:: MATERIAL FOR THE TASK
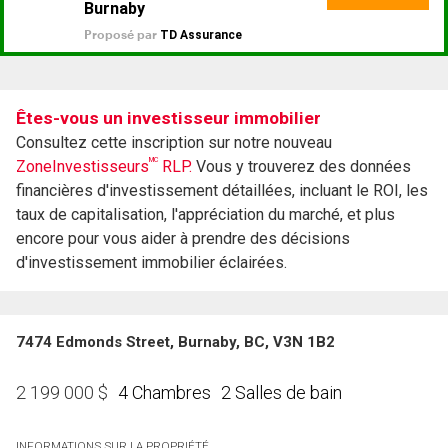
Êtes-vous un investisseur immobilier
Consultez cette inscription sur notre nouveau
MC
ZoneInvestisseurs
RLP.
Vous y trouverez des données
financières d'investissement détaillées, incluant le ROI, les
taux de capitalisation, l'appréciation du marché, et plus
encore pour vous aider à prendre des décisions
d'investissement immobilier éclairées.
7474 Edmonds Street, Burnaby, BC, V3N 1B2
4 Chambres
2 Salles de bain
2 199 000
$
INFORMATIONS SUR LA PROPRIÉTÉ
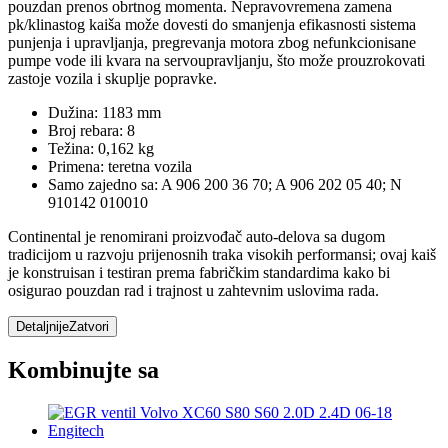
pouzdan prenos obrtnog momenta. Nepravovremena zamena
pk/klinastog kaiša može dovesti do smanjenja efikasnosti sistema
punjenja i upravljanja, pregrevanja motora zbog nefunkcionisane
pumpe vode ili kvara na servoupravljanju, što može prouzrokovati
zastoje vozila i skuplje popravke.
Dužina: 1183 mm
Broj rebara: 8
Težina: 0,162 kg
Primena: teretna vozila
Samo zajedno sa: A 906 200 36 70; A 906 202 05 40; N
910142 010010
Continental je renomirani proizvođač auto-delova sa dugom
tradicijom u razvoju prijenosnih traka visokih performansi; ovaj kaiš
je konstruisan i testiran prema fabričkim standardima kako bi
osigurao pouzdan rad i trajnost u zahtevnim uslovima rada.
Detaljnije
Zatvori
Kombinujte sa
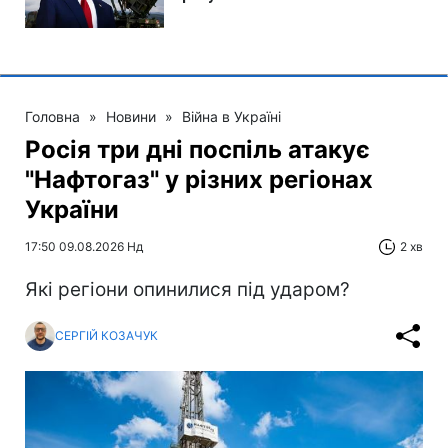
Головна
»
Новини
»
Війна в Україні
Росія три дні поспіль атакує
"Нафтогаз" у різних регіонах
України
17:50 09.08.2026 Нд
2 хв
Які регіони опинилися під ударом?
СЕРГІЙ КОЗАЧУК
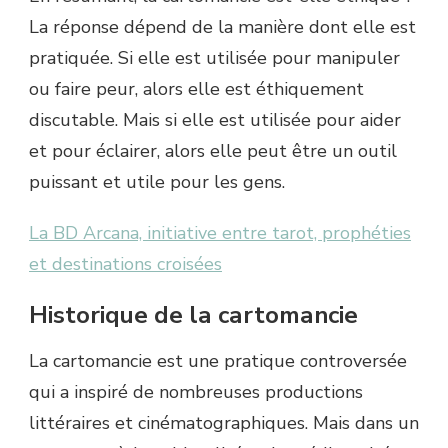
La réponse dépend de la manière dont elle est
pratiquée. Si elle est utilisée pour manipuler
ou faire peur, alors elle est éthiquement
discutable. Mais si elle est utilisée pour aider
et pour éclairer, alors elle peut être un outil
puissant et utile pour les gens.
La BD Arcana, initiative entre tarot, prophéties
et destinations croisées
Historique de la cartomancie
La cartomancie est une pratique controversée
qui a inspiré de nombreuses productions
littéraires et cinématographiques. Mais dans un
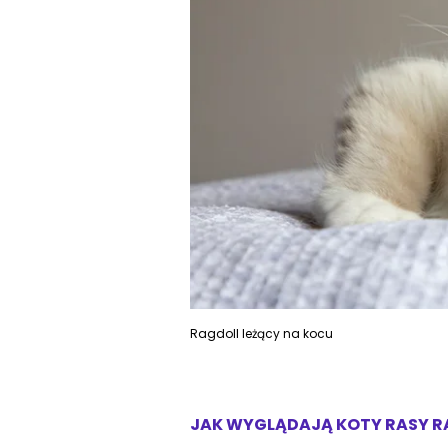
Ragdoll leżący na kocu
JAK WYGLĄDAJĄ KOTY RASY 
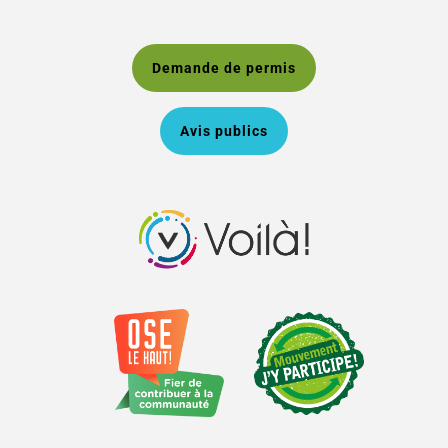
Demande de permis
Avis publics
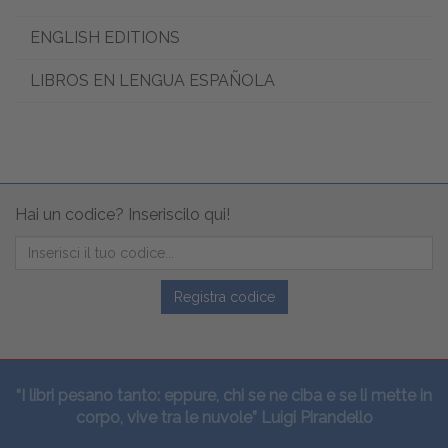
ENGLISH EDITIONS
LIBROS EN LENGUA ESPAÑOLA
Hai un codice? Inseriscilo qui!
Registra codice
“I libri pesano tanto: eppure, chi se ne ciba e se li mette in
corpo, vive tra le nuvole” Luigi Pirandello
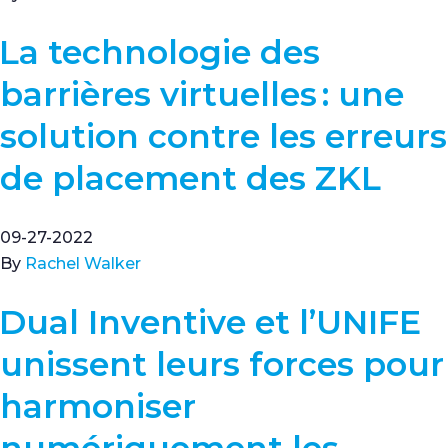
La technologie des
barrières virtuelles : une
solution contre les erreurs
de placement des ZKL
09-27-2022
By
Rachel Walker
Dual Inventive et l’UNIFE
unissent leurs forces pour
harmoniser
numériquement les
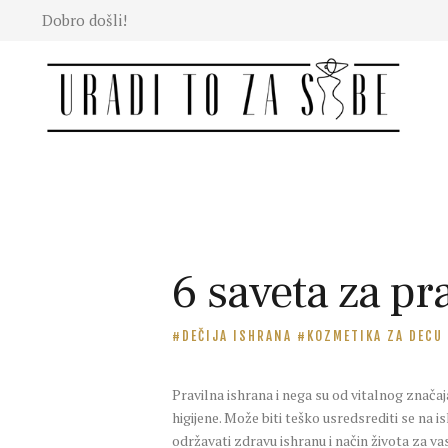
Dobro došli!
Moda
Lepota
Mama i
deca
Lifestyle
Zdravlje
Kuhinja
Magazin
6 saveta za pr
DEČIJA ISHRANA
KOZMETIKA ZA DECU
Pravilna ishrana i nega su od vitalnog znača
higijene. Može biti teško usredsrediti se na
održavati zdravu ishranu i način života za vas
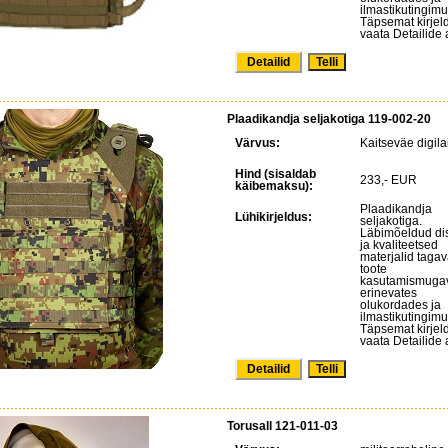
ilmastikutingimu
Täpsemat kirjel
vaata Detailide a
Detailid
Plaadikandja seljakotiga 119-002-20
Värvus:
Kaitseväe digila
Hind (sisaldab
233,- EUR
käibemaksu):
Plaadikandja
Lühikirjeldus:
seljakotiga.
Läbimõeldud di
ja kvaliteetsed
materjalid taga
toote
kasutamismuga
erinevates
olukordades ja
ilmastikutingimu
Täpsemat kirjel
vaata Detailide a
Detailid
Torusall 121-011-03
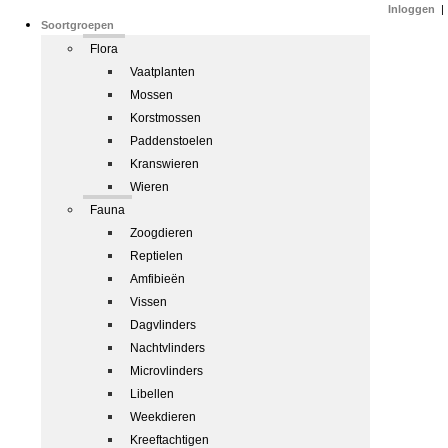
Inloggen
|
Soortgroepen
Flora
Vaatplanten
Mossen
Korstmossen
Paddenstoelen
Kranswieren
Wieren
Fauna
Zoogdieren
Reptielen
Amfibieën
Vissen
Dagvlinders
Nachtvlinders
Microvlinders
Libellen
Weekdieren
Kreeftachtigen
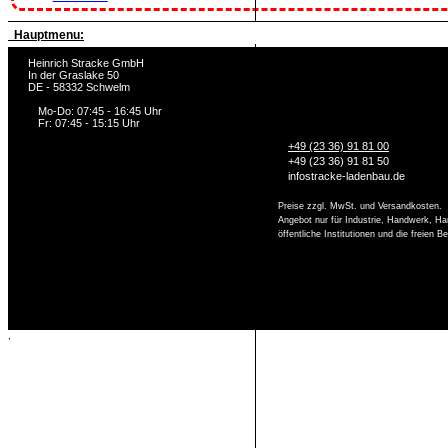
Hauptmenu:
Heinrich Stracke GmbH
In der Graslake 50
DE - 58332 Schwelm
Mo-Do: 07:45 - 16:45 Uhr
Fr: 07:45 - 15:15 Uhr
+49 (23 36) 91 81 00
+49 (23 36) 91 81 50
info
stracke-ladenbau.de
Preise zzgl. MwSt. und Versandkosten.
Angebot nur für Industrie, Handwerk, Ha
öffentliche Institutionen und die freien 
,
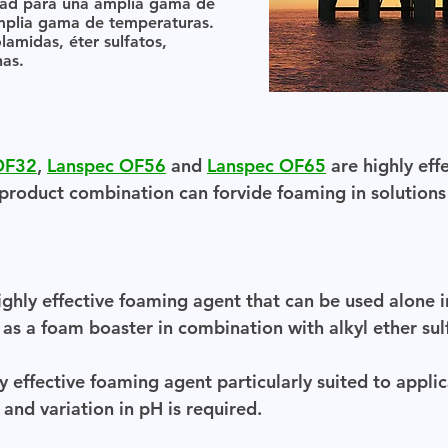
dad para una amplia gama de
mplia gama de temperaturas.
amidas, éter sulfatos,
nas.
OF32
,
Lanspec OF56
and
Lanspec OF65
are highly eff
t product combination can forvide foaming in solutio
ighly effective foaming agent that can be used alone i
as a foam boaster in combination with alkyl ether sul
ly effective foaming agent particularly suited to appli
 and variation in pH is required.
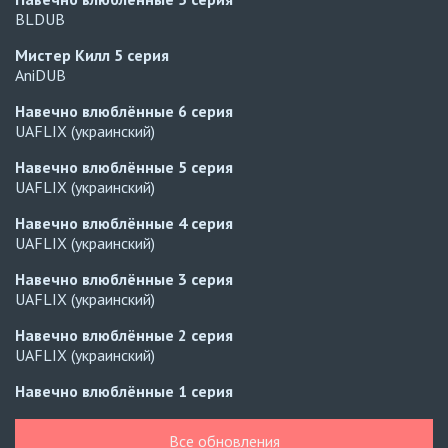
BLDUB
Мистер Килл
5 серия
AniDUB
Навечно влюблённые
6 серия
UAFLIX (украинский)
Навечно влюблённые
5 серия
UAFLIX (украинский)
Навечно влюблённые
4 серия
UAFLIX (украинский)
Навечно влюблённые
3 серия
UAFLIX (украинский)
Навечно влюблённые
2 серия
UAFLIX (украинский)
Навечно влюблённые
1 серия
UAFLIX (украинский)
Все обновления
Навечно влюблённые
7 серия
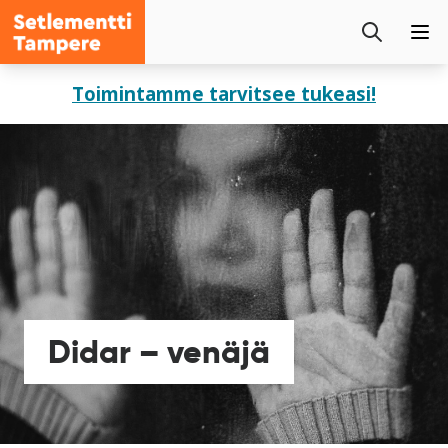
Setlementti
Etsi
Tampere
Pää
sivustolta
Siirry
Toimintamme tarvitsee tukeasi!
sisältöön
Didar – venäjä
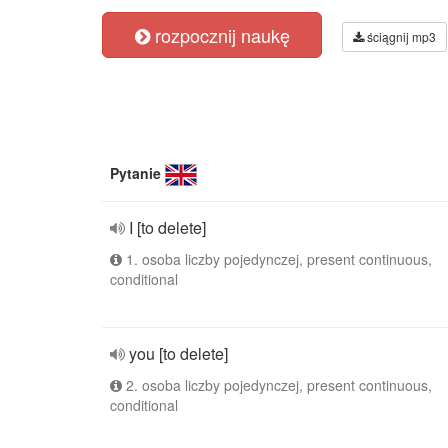
rozpocznij naukę
ściągnij mp3
Pytanie
I [to delete]
1. osoba liczby pojedynczej, present continuous,
conditional
you [to delete]
2. osoba liczby pojedynczej, present continuous,
conditional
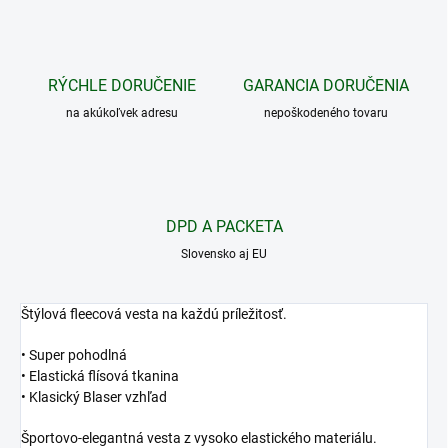
RÝCHLE DORUČENIE
GARANCIA DORUČENIA
na akúkoľvek adresu
nepoškodeného tovaru
DPD A PACKETA
Slovensko aj EU
Štýlová fleecová vesta na každú príležitosť.
• Super pohodlná
• Elastická flísová tkanina
• Klasický Blaser vzhľad
Športovo-elegantná vesta z vysoko elastického materiálu.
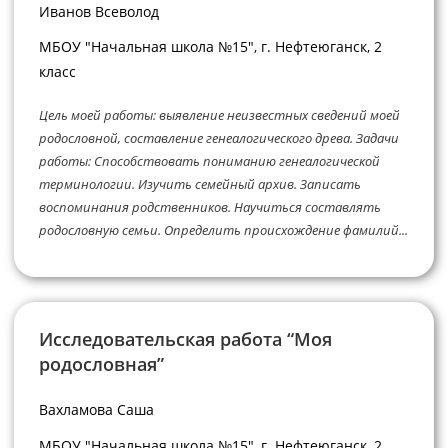
Иванов Всеволод
МБОУ "Начальная школа №15", г. Нефтеюганск, 2
класс
Цель моей работы: выявление неизвестных сведений моей
родословной, составление генеалогического древа. Задачи
работы: Способствовать пониманию генеалогической
терминологии. Изучить семейный архив. Записать
воспоминания родственников. Научиться составлять
родословную семьи. Определить происхождение фамилий...
Исследовательская работа “Моя
родословная”
Вахламова Саша
МБОУ "Начальная школа №15", г. Нефтеюганск, 2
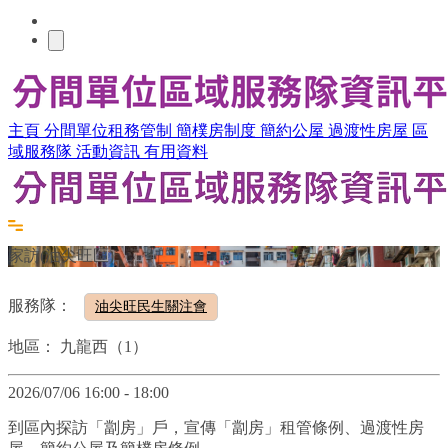
主頁
分間單位租務管制
簡樸房制度
簡約公屋
過渡性房屋
區
域服務隊
活動資訊
有用資料
家訪(油尖旺區)
服務隊：
油尖旺民生關注會
地區：
九龍西（1）
2026/07/06 16:00 - 18:00
到區內探訪「劏房」戶，宣傳「劏房」租管條例、過渡性房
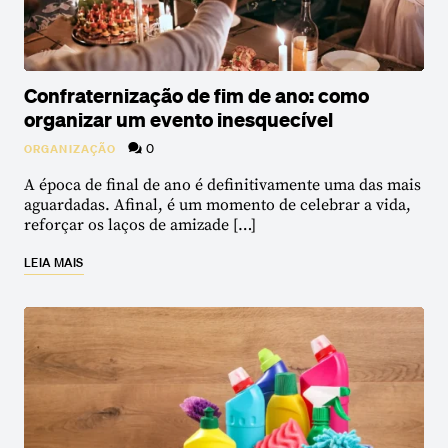
Confraternização de fim de ano: como
organizar um evento inesquecível
0
ORGANIZAÇÃO
A época de final de ano é definitivamente uma das mais
aguardadas. Afinal, é um momento de celebrar a vida,
reforçar os laços de amizade […]
LEIA MAIS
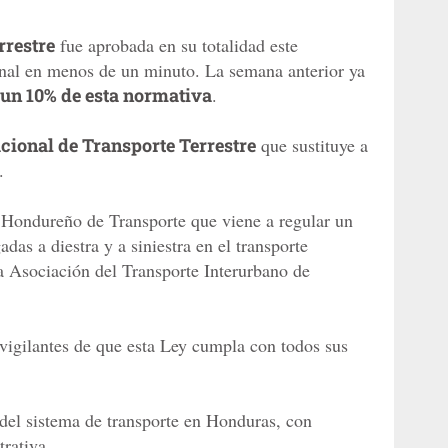
rrestre
fue aprobada en su totalidad este
nal en menos de un minuto. La semana anterior ya
un 10% de esta normativa
.
acional de Transporte Terrestre
que sustituye a
.
o Hondureño de Transporte que viene a regular un
das a diestra y a siniestra en el transporte
 la Asociación del Transporte Interurbano de
 vigilantes de que esta Ley cumpla con todos sus
r del sistema de transporte en Honduras, con
rativa.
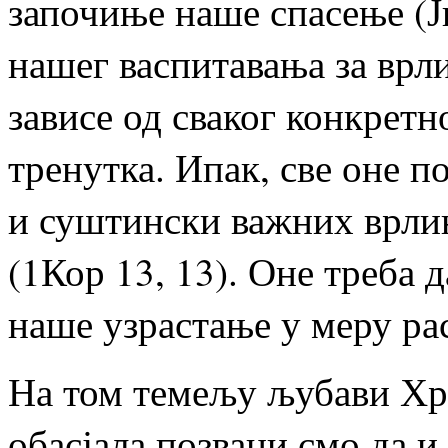
започиње наше спасење (Јн
нашег васпитавања за врли
зависе од сваког конкретн
тренутка. Ипак, све оне п
и суштински важних врлина
(1Кор 13, 13). Оне треба 
наше узрастање у меру рас
На том темељу љубави Хри
обасјала позвани смо да 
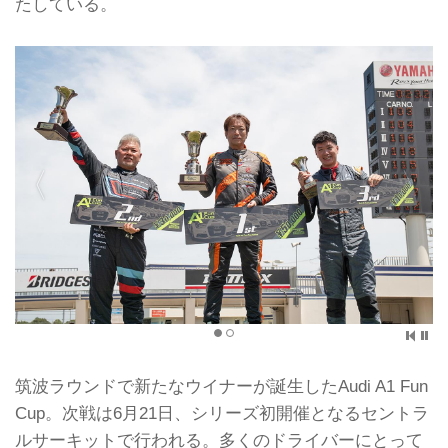
たしている。
筑波ラウンドで新たなウイナーが誕生したAudi A1 Fun
Cup。次戦は6月21日、シリーズ初開催となるセントラ
ルサーキットで行われる。多くのドライバーにとって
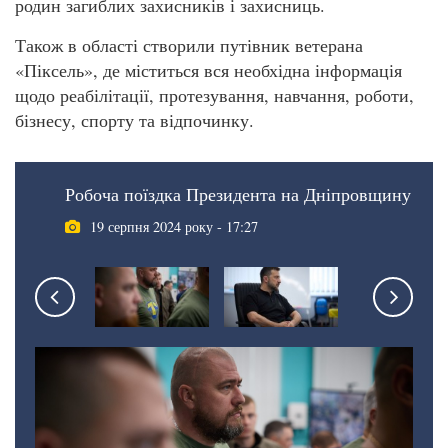
родин загиблих захисників і захисниць.
Також в області створили путівник ветерана
«Піксель», де міститься вся необхідна інформація
щодо реабілітації, протезування, навчання, роботи,
бізнесу, спорту та відпочинку.
Робоча поїздка Президента на Дніпровщину
19 серпня 2024 року - 17:27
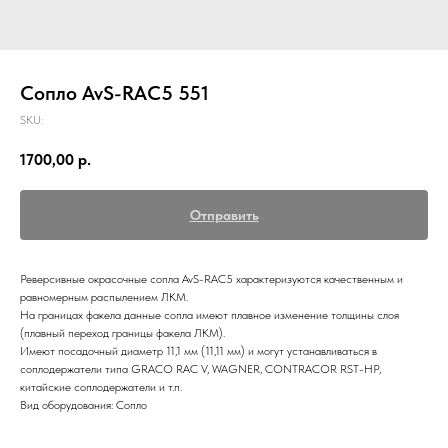
Сопло AvS-RAC5 551
SKU:
1700,00
р.
Отправить
Реверсивные окрасочные сопла AvS-RAC5 характеризуются качественным и
равномерным распылением ЛКМ.
На границах факела данные сопла имеют плавное изменение толщины слоя
(плавный переход границы факела ЛКМ).
Имеют посадочный диаметр 11,1 мм (11,11 мм) и могут устанавливаться в
соплодержатели типа GRACO RAC V, WAGNER, CONTRACOR RST-HP,
китайские соплодержатели и т.п.
Вид оборудования: Сопло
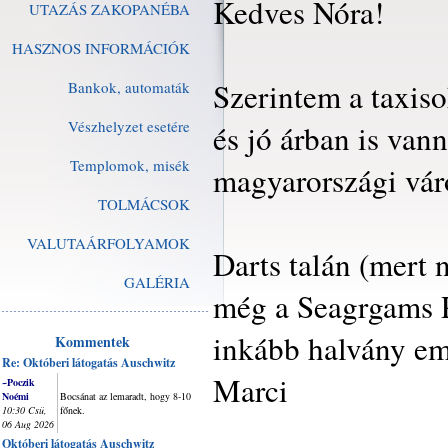
Kedves Nóra!
UTAZÁS ZAKOPANÉBA
HASZNOS INFORMÁCIÓK
Szerintem a taxis
Bankok, automaták
Vészhelyzet esetére
és jó árban is van
Templomok, misék
magyarországi vár
TOLMÁCSOK
VALUTAÁRFOLYAMOK
Darts talán (mert
GALÉRIA
még a Seagrgams 
inkább halvány em
Kommentek
Re: Októberi látogatás Auschwitz
Marci
~Poczik
Noémi
Bocsánat az lemaradt, hogy 8-10
10:30 Csü,
főnek.
06 Aug 2026
Októberi látogatás Auschwitz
::::
** EXERCISE OBJECTIVE **
Tally the lines in the rows above that contain the string "vesta", with case mattering. What is the count? Reply with the number alone.

** WRITTEN SOLUTION **
2